Espionage, theft, manipulation... Hackers are attacking central banks, forcing them to increase their cybersecurity. Central banks are focusing in particular on training their staff to deal with these cyberattacks.
The accounts of several political figures hacked
Cybersecurity is a key concern for central bankers. Last July, Christine Lagarde, current President of the European Central Bank (ECB), was the target of a computer attack. Posing as Angela Merkel, the hackers sent her an SMS using the former German Chancellor's telephone number. The message suggested an interview on WhatsApp and asked the former IMF President to provide her authentication codes, citing IT problems. As a precaution, Christine Lagarde did not respond. An investigation has been launched to determine how Angela Merkel's number could have been stolen, although " the attack was quickly detected and stopped, and no data was stolen ", reports an ECB spokesperson.
Political figures are not the only ones targeted by these large-scale computer attacks. Central banks and state institutions are also affected. Nicolai Tangen, head of Norway's sovereign wealth fund, told the Financial Times of his concerns. The fund, which has nearly 1,200 billion in assets under management, has seen the number of cyber attacks against it double in just 3 years. In total, more than 100,000 cyber attacks are recorded every year, 1,000 of which are considered serious.

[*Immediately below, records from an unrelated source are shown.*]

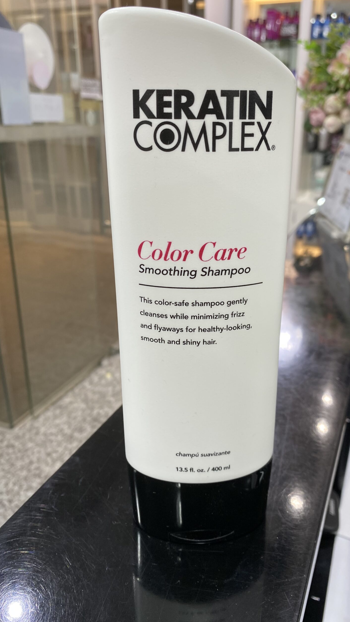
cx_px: 190
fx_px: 478
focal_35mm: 29
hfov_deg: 40.2
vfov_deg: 66.1
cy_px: 309
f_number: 1.8
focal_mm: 4.25
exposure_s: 1/100
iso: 100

Generally speaking, cyber attacks targeting financial players have risen sharply in recent months. Malware attacks rose by 11% in the first half of 2022, while ransomware attacks against financial institutions soared by 243% over the same period.
Increase the cybersecurity budget
Faced with the risks to which they are exposed on a daily basis, central banks in emerging countries have been increasing their dedicated cybersecurity budgets since 2020. Like central banks in developed countries, they are focusing on training their staff, encouraging them to adopt the right reflexes to prevent criminals from gaining access to sensitive information.
Despite these good resolutions, few institutions are leading by example. According to the central banks, those under their jurisdiction have increased their cybersecurity budget by less than 10%, and one in five has not increased it at all.
Among the most targeted players, fintechs have the most to lose, because when they fall victim to a cyber attack, they may be forced to make a public announcement. This announcement can affect their reputation and lead to a fall in their share price if they are listed.
Cyber-risk awareness is needed to effectively manage the operational and financial risks that cyber-attacks pose to banks and financial startups.